2] IF a domain is on registrar-lock, the gaining registrar’s RRP/EPP request is immediately denied at the registry level, STOP HERE.
3] IF the domain is not locked, the gaining Registrar’s RRP/EPP Transfer request proceeds with the next step of the transfer request at the registry.  The domain is now in pending transfer status at the registry (the status is in place for 5 days), but no transfer has occurred.
4] The losing registrar has 5 days to ACK the transfer so that it can proceed.  At this point, most losing registrars notify their registrant is emailed by losing registrar notifying them of the transfer request and that they need to acknowledge that this is what they want.
5] Either a response of NO (NACK) or the absence of a response from losing registrar registrant within that 5 day period = Transfer Declined.
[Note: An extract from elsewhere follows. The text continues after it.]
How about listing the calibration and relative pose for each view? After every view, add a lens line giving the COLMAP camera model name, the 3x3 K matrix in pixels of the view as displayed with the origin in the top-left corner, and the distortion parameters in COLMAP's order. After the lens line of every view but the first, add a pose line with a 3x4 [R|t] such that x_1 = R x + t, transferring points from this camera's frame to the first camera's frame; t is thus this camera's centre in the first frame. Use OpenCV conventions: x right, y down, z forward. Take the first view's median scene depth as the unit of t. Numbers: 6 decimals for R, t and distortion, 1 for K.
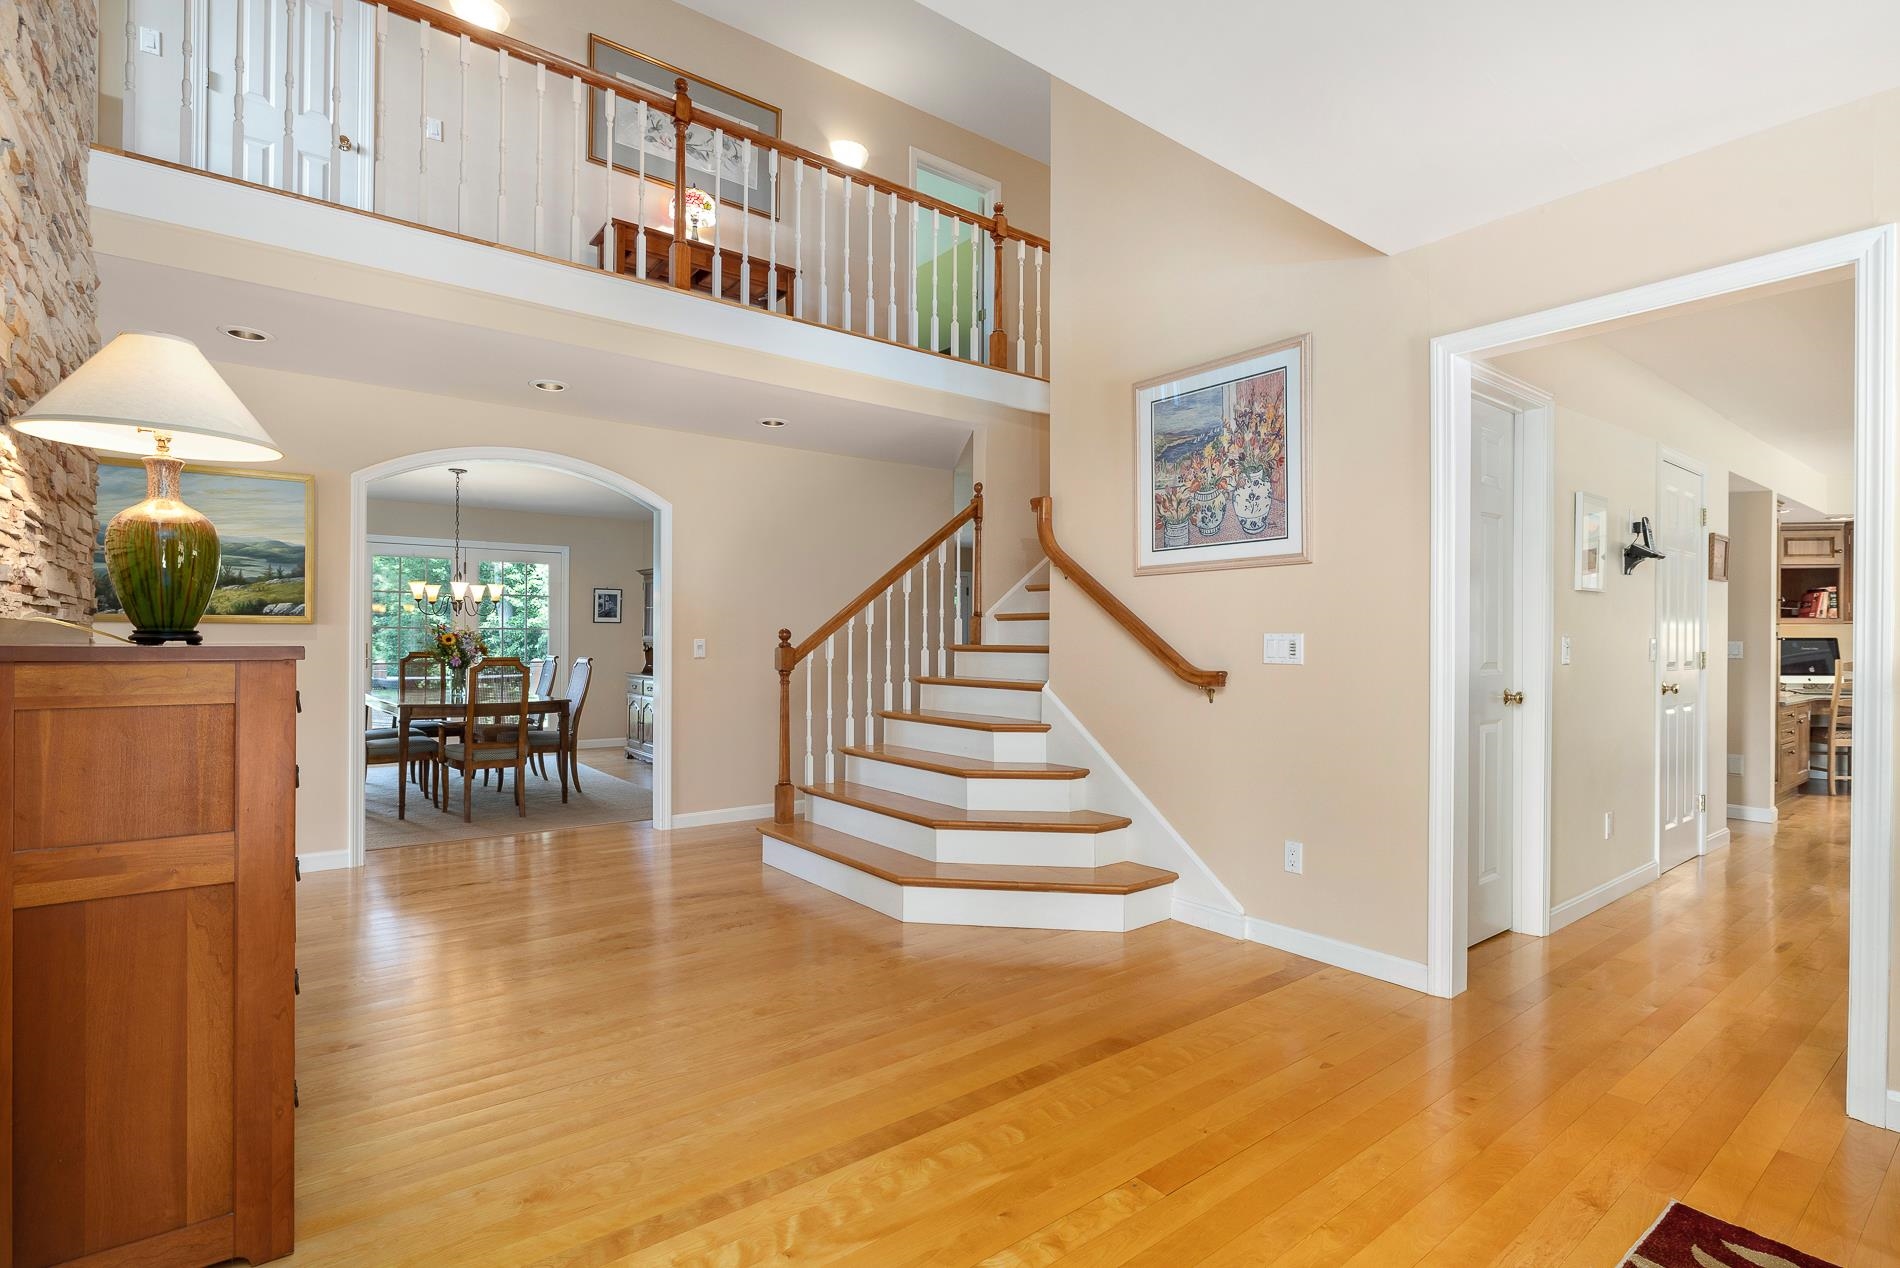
lens RADIAL K [[905.8, 0, 946.8], [0, 905.8, 636.0], [0, 0, 1]] dist [-0.017210, 0.000493]
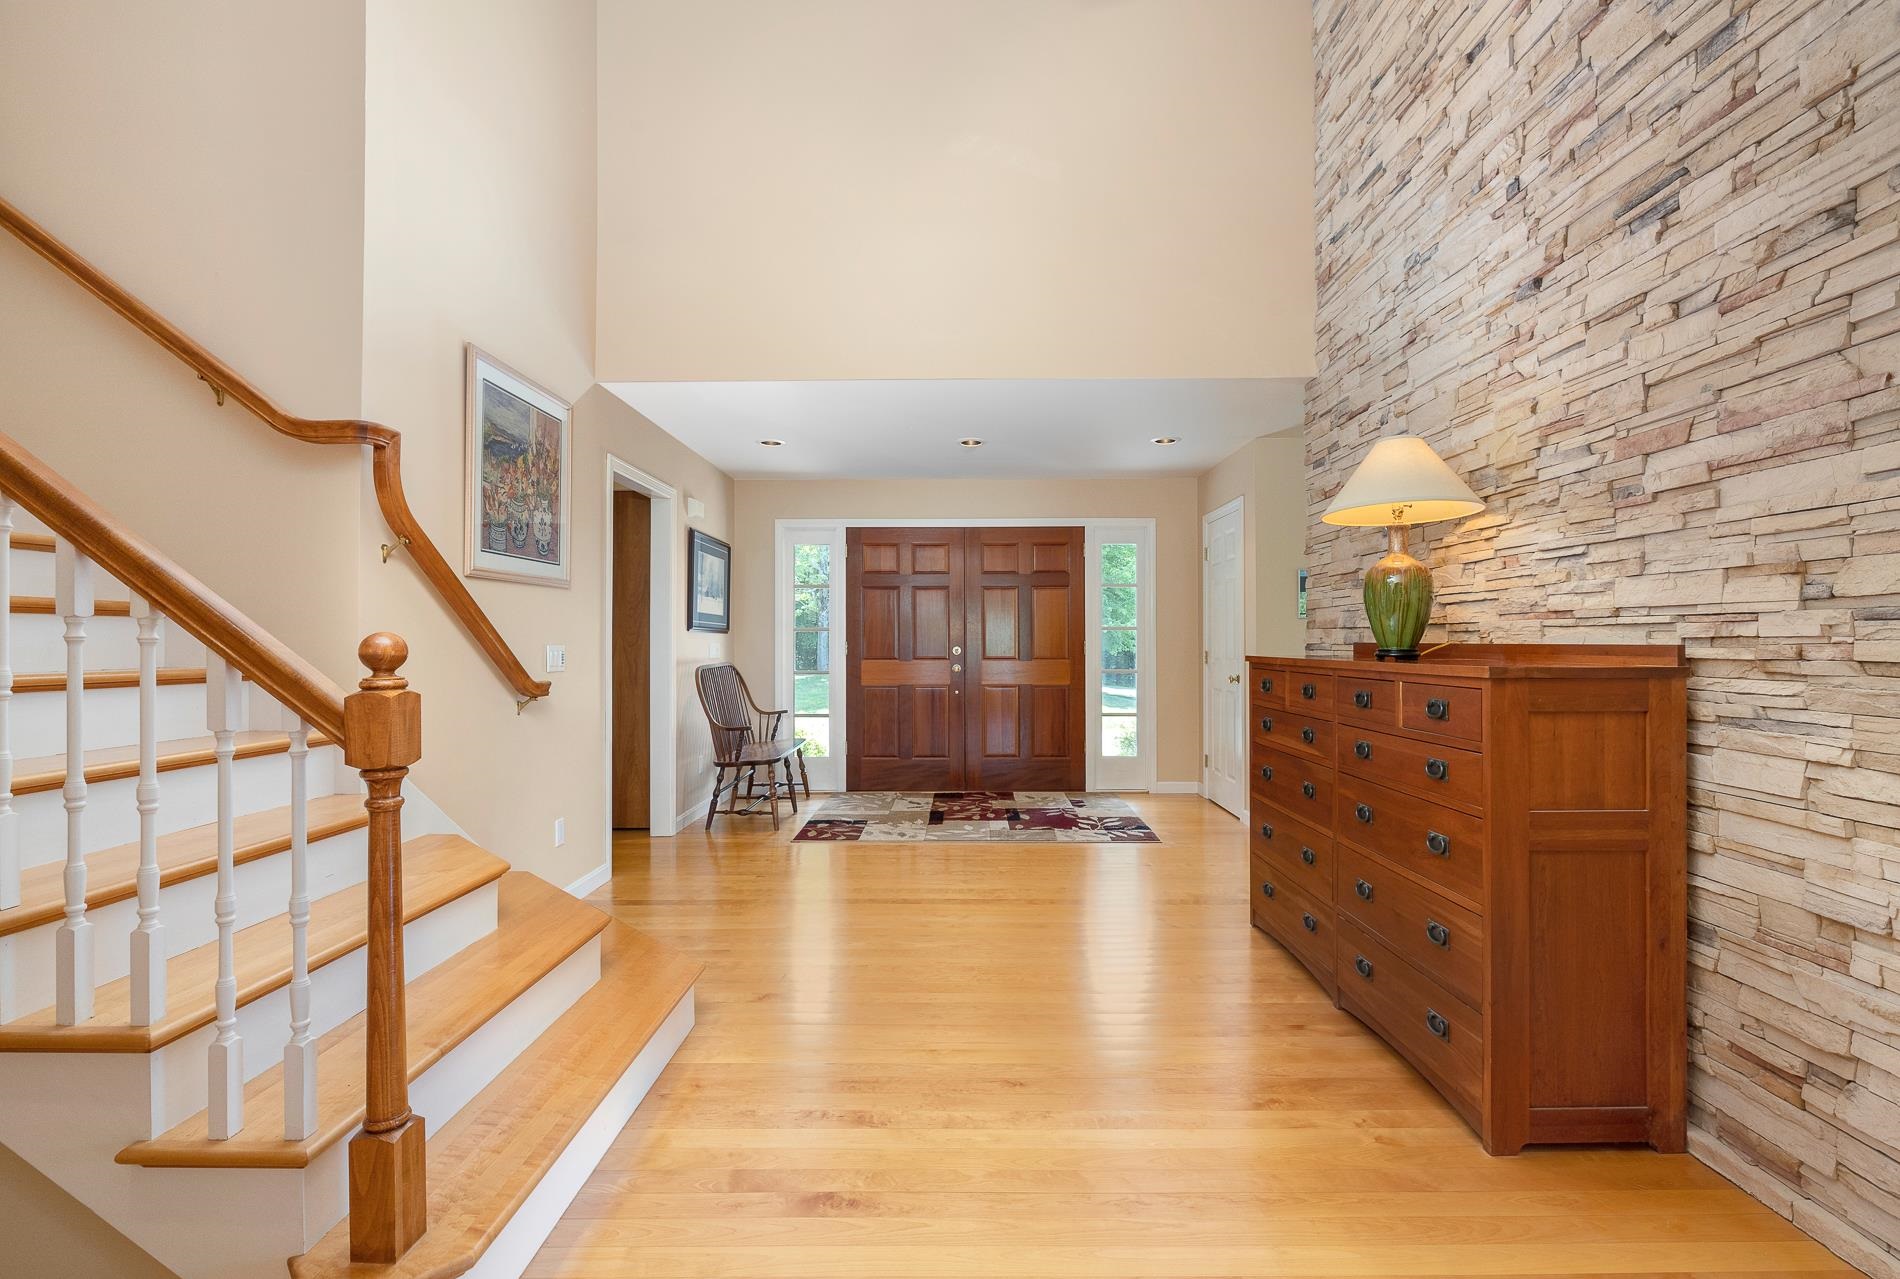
lens RADIAL K [[873.0, 0, 948.9], [0, 873.0, 639.8], [0, 0, 1]] dist [-0.006166, -0.000062]
pose [[-0.786305, 0.001034, 0.617837, -0.661412], [0.000956, 0.999999, -0.000457, -0.007672], [-0.617838, 0.000231, -0.786306, 1.425240]]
STOP.
6] If the transfer request was explicitly acknowledged in some manner by the losing registrar, the transfer proceeds at the registry.
7] The gaining registrar becomes the registrar of record, and one year is added to the registration term.  FINIS

The new transfer policy is such that the first two conditions remain the same with regard to registrar-lock. 
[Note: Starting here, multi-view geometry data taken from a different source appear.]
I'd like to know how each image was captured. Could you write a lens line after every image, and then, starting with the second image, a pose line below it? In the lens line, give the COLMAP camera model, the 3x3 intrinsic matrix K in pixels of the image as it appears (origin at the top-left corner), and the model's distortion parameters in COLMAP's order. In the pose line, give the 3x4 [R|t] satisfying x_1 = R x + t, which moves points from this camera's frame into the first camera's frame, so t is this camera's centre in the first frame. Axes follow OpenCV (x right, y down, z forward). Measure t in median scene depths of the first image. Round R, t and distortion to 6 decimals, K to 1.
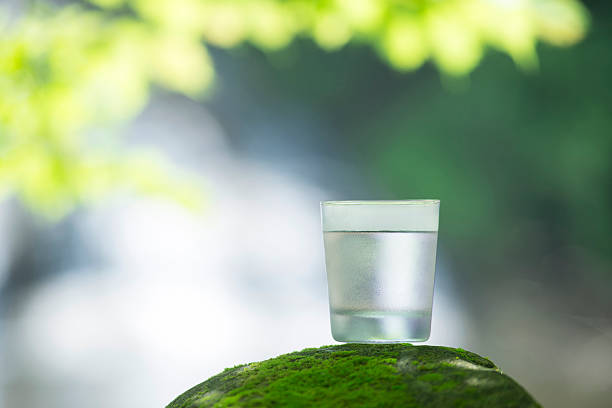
lens RADIAL K [[4177.8, 0, 281.9], [0, 4177.8, 204.5], [0, 0, 1]] dist [3.612810, 18.914812]
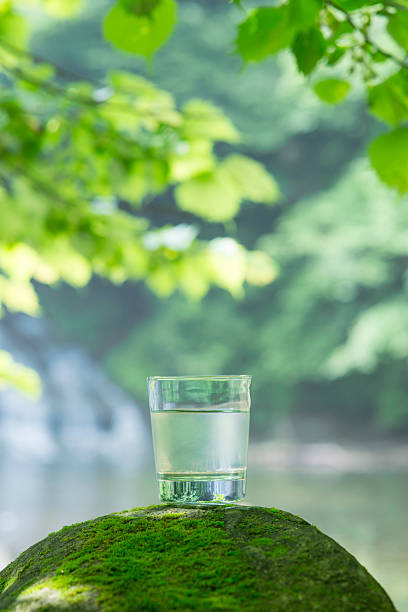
lens RADIAL K [[1726.5, 0, 203.4], [0, 1726.5, 306.0], [0, 0, 1]] dist [-0.000795, 0.332881]
pose [[0.996242, 0.003066, 0.086557, -0.017005], [0.000377, 0.999210, -0.039740, -0.001148], [-0.086610, 0.039623, 0.995454, 0.565306]]
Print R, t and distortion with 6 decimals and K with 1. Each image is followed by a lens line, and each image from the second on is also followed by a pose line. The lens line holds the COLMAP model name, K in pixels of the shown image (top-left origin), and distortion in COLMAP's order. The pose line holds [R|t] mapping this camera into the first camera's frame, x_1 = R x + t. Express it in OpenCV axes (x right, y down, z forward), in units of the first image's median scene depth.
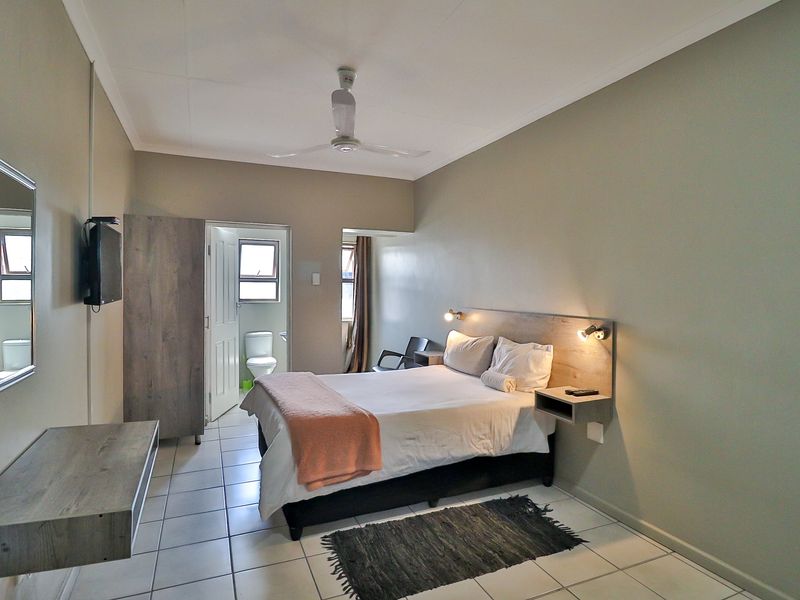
lens RADIAL K [[464.4, 0, 399.1], [0, 464.4, 298.1], [0, 0, 1]] dist [0.005318, -0.001714]
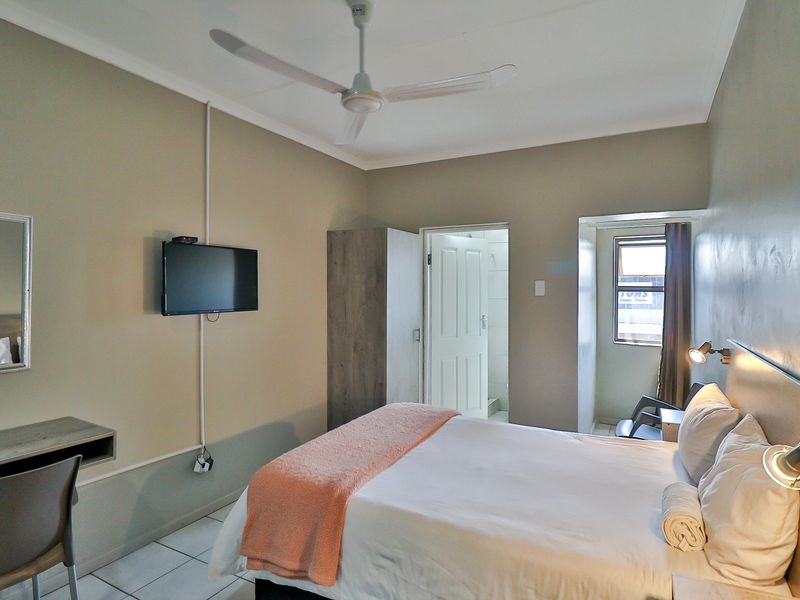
lens RADIAL K [[464.4, 0, 398.6], [0, 464.4, 295.7], [0, 0, 1]] dist [0.005318, -0.001714]
pose [[0.614827, 0.000840, -0.788661, 0.350904], [-0.019232, 0.999718, -0.013928, -0.017215], [0.788427, 0.023731, 0.614670, 0.445319]]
The key difference is that a transfer must be explicitly declined within that 5 day period, or else the domain gets transferred away from your current registrar.

While it is a good scenario for those who have the best of intentions in transferring their own domain to the registrar of their own choice, the new policy creates opportunity for those with less altruistic intentions for your domain name to potentially take it from you.
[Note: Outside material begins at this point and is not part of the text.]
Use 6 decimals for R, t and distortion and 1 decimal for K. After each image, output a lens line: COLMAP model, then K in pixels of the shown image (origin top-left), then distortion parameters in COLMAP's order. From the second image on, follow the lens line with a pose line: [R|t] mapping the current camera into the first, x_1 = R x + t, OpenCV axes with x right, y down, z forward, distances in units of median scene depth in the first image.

I personally use over 80 Registrars’ interfaces to manage a variety of domain names.  I have been frantically working to get all of my various names registrar-locked since this policy was approved. 

For the most part, there has been success, as most of the top registrars have interfaces in place to allow names to have their registrar lock status be controlled by the user, per name.  While these registrars may not add this registrar lock by default, a registrant can modify their settings themselves to their preference.

Many of the smaller registrars who either don’t have an interface or lease their connection threads to (pool/drop) registrars simply may not have any form of management panels where a registrant may self manage this status.

It is not clear that names in these registrar’s care are not exposed to potential rogue transfer requests.

The best and only protection one has against having a domain name transferred out from under them is to have their domains in registrar-lock status.

It is simple to check if a domain is on registrar-lock status by looking at the results of a registry whois for the name. 

The registry will identify that the name is on registrar-lock or not.

I have also found monitoring sites that watch domain names (i.e. DomainsBot, Godaddy, eNOM, Whois Source, more…) 

I encourage domain holders who are not certain that they have their portfolios locked down to do so and validate their settings, just to have peace of mind.

I anticipate that we will be hearing of folks whose names are transferred away from them in the coming weeks, and I hope that it is not anyone in this readership.


Michele Neylon  –  Nov 12, 2004 1:12 AM

What I would be very concerned about is the likes of DROA. As things stand “companies” like them tend to prey on the not so technically literate clients. What will happen now? Will we see a situation where more of these scammers gain ground in the marketplace at the behest of our unsuspecting clients?
It is at times like this that I am extremely happy that ccTLDs like IE are fully managed.

Jothan Frakes  –  Nov 20, 2004 12:05 AM

Domain Adminstrators, Be alert!

I had the first opportunity to block an unauthorized transfer request on a domain name on 11/17 (exactly 5 days into this new policy).

An unauthorized transfer on a domain was initiated by BulkRegister.com (allegedly by a rogue member/reseller).

This new transfer policy is a completely subutopian in the way that the burden of responsibility has been shifted to the domain owner.